NEW YORK — The Village Voice suspended one of its editors after he admitted fabricating material for this week’s cover story, a look at “The Secret Society of Pickup Artists.”

The weekly alternative newspaper published an editor’s note on its Web site Wednesday night announcing the suspension of senior associate editor Nick Sylvester.

In an article about the effect that Neil Strauss’ book “The Game” has had on the singles scene, Sylvester closed with a description of a night in which he and three television writers from Los Angeles tested strategies for picking up women at a Manhattan bar.

“That scene,” the Voice wrote, “never happened.”

It attached a note from Sylvester, in which he said the account was “a composite of specific anecdotes” shared by two of the alleged participants. One of the people supposedly present, the comedy writer Steve Lookner, wasn’t involved at all, Sylvester acknowledged.

“I deeply regret this misinformation, and I apologize to Lookner for his distress, which I certainly never intended,” Sylvester wrote.

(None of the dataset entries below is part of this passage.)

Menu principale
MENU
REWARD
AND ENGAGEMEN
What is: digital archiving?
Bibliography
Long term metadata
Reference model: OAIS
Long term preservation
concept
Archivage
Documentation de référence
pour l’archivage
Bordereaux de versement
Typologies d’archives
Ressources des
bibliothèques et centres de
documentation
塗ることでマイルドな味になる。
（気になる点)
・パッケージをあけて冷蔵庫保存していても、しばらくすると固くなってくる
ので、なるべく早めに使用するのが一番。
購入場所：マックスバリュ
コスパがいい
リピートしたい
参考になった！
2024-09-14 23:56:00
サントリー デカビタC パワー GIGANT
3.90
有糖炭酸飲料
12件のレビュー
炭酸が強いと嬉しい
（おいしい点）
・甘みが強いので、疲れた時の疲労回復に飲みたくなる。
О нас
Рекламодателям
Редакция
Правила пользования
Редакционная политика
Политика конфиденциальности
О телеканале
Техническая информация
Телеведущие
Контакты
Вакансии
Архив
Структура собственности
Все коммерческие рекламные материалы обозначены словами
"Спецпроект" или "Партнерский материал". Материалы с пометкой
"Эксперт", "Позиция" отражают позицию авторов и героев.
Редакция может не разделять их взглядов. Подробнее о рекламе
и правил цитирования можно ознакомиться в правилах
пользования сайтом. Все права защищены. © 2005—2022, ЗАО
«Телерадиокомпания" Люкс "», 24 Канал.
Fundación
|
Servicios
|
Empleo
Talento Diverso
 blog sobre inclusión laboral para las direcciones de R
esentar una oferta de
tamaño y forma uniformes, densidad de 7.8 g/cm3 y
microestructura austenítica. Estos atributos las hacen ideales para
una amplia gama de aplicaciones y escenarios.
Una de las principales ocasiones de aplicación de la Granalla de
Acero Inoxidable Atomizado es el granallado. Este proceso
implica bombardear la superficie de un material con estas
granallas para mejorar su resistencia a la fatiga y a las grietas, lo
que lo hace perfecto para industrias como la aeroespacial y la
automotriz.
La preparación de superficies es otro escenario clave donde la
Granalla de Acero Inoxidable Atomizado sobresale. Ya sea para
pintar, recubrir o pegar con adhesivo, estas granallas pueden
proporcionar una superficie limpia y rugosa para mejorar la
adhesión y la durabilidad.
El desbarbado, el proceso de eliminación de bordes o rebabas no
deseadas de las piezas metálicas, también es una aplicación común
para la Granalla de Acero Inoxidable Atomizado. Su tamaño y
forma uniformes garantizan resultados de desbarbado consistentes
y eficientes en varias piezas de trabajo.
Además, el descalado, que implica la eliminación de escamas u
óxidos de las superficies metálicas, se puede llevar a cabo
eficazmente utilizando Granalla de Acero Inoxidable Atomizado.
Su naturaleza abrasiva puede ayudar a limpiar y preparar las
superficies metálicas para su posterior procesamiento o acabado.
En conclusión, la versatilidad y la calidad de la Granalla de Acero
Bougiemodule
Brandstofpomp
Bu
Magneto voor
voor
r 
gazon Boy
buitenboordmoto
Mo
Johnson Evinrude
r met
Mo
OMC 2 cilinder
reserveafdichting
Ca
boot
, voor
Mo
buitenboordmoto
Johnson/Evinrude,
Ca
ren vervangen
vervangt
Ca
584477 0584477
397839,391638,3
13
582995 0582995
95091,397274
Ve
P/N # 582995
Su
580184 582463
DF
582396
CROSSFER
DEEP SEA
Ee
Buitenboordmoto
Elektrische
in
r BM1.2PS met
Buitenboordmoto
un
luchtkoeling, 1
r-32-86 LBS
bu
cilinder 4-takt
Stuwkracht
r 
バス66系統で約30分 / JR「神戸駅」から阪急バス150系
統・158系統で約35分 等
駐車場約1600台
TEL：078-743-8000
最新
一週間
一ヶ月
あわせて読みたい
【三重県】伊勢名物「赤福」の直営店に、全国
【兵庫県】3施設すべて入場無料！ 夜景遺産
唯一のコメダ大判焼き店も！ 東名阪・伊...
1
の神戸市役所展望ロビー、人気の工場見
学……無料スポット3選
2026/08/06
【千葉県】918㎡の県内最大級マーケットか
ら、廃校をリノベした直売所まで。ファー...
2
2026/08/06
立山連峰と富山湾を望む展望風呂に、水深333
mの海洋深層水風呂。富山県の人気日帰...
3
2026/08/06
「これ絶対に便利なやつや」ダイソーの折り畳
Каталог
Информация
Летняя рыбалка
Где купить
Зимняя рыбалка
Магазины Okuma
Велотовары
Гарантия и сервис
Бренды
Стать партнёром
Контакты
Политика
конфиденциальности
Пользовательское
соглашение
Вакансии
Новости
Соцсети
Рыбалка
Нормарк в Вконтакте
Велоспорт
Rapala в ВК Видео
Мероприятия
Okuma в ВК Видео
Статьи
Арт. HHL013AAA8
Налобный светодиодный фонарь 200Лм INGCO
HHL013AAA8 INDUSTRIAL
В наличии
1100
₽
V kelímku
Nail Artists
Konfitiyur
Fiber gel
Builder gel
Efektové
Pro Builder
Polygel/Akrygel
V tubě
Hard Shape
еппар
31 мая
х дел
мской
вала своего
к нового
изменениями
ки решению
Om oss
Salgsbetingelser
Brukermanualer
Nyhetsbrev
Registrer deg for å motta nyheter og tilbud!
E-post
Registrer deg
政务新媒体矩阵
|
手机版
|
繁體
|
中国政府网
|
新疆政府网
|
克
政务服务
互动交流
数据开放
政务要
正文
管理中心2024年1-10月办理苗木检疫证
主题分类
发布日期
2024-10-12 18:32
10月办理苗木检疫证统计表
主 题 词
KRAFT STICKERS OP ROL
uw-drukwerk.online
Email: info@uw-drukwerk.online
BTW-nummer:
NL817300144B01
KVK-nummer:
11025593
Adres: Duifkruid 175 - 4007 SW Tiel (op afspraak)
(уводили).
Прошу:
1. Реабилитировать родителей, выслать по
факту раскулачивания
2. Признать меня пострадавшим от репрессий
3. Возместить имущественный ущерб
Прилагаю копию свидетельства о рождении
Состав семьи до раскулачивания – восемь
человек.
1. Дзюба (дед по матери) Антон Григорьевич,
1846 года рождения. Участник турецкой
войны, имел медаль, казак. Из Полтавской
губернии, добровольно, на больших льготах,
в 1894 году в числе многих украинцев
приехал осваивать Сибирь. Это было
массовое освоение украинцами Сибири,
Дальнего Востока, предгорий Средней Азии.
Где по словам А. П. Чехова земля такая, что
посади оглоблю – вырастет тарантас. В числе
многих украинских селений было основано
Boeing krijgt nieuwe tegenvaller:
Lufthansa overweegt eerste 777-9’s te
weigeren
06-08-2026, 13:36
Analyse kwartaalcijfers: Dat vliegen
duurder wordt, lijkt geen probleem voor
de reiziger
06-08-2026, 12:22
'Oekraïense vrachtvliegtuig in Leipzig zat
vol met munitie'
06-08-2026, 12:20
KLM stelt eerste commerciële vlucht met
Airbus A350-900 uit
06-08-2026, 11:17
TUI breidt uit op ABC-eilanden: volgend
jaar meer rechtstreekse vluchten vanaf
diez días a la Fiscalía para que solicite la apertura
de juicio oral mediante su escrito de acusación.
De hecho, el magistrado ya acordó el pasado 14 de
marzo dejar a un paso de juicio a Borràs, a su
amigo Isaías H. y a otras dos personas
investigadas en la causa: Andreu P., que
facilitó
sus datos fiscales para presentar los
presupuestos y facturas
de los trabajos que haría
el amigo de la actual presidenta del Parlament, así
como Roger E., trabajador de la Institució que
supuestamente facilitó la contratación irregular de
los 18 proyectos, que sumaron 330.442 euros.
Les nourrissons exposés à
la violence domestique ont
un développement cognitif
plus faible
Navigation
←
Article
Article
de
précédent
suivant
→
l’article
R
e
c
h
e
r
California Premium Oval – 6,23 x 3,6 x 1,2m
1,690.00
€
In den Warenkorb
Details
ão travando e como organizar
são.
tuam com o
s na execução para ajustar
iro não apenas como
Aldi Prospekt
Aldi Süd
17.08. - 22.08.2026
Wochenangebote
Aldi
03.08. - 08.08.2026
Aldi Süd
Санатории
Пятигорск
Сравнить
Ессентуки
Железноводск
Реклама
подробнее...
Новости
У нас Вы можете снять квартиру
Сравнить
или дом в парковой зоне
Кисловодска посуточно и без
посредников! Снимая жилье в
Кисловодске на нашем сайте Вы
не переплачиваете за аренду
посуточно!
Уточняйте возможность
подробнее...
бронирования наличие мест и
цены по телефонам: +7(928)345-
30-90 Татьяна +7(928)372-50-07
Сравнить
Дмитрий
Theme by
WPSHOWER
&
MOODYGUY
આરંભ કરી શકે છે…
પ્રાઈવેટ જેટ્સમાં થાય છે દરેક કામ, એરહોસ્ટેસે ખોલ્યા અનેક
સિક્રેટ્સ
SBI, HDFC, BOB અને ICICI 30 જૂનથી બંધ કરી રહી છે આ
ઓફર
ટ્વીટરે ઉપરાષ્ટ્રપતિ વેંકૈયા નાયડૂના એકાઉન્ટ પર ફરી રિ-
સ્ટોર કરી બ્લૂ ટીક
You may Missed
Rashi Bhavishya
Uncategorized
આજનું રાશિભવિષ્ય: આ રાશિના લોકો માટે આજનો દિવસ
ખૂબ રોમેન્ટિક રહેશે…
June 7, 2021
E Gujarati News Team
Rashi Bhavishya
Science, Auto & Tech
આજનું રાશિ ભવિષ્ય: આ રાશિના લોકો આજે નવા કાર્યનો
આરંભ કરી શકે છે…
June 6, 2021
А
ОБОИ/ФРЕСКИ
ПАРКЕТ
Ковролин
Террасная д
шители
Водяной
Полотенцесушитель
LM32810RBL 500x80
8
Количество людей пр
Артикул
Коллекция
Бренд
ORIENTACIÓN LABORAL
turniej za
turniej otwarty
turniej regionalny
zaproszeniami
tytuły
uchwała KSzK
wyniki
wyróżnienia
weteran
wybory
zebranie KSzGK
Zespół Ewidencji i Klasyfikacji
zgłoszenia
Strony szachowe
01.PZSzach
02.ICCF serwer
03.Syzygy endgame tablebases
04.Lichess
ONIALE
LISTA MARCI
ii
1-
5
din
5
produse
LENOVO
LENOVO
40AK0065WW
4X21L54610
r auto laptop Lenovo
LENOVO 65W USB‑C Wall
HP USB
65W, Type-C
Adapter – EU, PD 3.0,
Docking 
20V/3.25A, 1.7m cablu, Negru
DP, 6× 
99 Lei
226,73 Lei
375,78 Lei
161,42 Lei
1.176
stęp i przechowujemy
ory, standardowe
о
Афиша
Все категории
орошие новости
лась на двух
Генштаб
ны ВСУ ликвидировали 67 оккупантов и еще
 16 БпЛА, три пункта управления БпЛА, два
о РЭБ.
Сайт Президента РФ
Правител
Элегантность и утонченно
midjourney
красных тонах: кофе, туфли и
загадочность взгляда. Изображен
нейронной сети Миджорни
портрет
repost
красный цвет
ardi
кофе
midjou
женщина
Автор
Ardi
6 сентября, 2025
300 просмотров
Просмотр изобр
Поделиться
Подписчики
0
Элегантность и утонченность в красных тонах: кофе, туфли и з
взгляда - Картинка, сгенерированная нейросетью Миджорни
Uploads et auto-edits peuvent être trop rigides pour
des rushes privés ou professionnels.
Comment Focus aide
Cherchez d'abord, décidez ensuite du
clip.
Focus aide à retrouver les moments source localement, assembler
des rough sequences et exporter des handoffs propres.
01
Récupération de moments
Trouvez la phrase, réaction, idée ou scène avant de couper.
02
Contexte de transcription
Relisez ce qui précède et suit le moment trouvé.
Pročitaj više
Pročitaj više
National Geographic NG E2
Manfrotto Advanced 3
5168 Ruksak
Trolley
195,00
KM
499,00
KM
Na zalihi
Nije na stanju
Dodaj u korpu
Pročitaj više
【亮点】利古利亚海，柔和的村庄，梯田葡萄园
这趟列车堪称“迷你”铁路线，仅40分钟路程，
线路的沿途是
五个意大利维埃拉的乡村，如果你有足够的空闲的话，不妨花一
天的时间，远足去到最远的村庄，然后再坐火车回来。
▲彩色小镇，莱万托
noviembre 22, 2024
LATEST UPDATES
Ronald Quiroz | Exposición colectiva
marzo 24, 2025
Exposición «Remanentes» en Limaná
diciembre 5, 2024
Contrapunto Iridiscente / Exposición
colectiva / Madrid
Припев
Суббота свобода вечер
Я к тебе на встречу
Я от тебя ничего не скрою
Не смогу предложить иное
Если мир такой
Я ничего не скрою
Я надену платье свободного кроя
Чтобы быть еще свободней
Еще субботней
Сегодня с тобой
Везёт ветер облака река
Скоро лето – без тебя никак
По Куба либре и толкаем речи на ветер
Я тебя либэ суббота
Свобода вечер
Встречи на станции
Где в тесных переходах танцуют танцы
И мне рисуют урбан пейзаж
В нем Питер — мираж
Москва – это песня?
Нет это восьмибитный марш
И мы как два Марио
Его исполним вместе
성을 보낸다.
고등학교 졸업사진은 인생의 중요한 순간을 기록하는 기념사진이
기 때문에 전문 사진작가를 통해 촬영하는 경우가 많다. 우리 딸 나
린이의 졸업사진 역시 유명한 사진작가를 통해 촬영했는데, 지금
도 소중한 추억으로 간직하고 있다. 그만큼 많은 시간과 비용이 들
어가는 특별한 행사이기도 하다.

Voice Managing Editor Doug Simmons said the paper was still reviewing the accuracy of the rest of the story and planned to publish a second statement in its next edition.

Simmons said Sylvester, who also wrote for the online music magazine Pitchfork, joined the Voice staff in 2005.

There was no published telephone listing for Sylvester’s Brooklyn home, and he did not return an e-mail sent to him at Pitchfork Media.

Pitchfork Editor-in-Chief Ryan Schreiber said Sylvester resigned Thursday after the magazine asked him to quit.

Sylvester primarily wrote music reviews for the Voice. His few full-length feature articles included several interviews with characters who told somewhat fantastical stories.

In an August story about cheating on college campuses, Sylvester described interviewing a student who spent $500,000 to have a multiplication table tattooed on his body; a Harvard Medical School graduate who cheated with Morse code; a Boston College junior who cheated using a deck of playing cards; and a Manhattan doctor who delivers “a hundred newborn babies each day.”

Those people don’t exist, either, but Simmons said that story wasn’t intended to be believable.

“This piece here was presented and published as a satire,” he said.

The Voice, founded in 1955, covers arts, entertainment and news with an irreverent bent that often stretches the conventions that govern most big-city newspapers. Its staffers have won three Pulitzer prizes.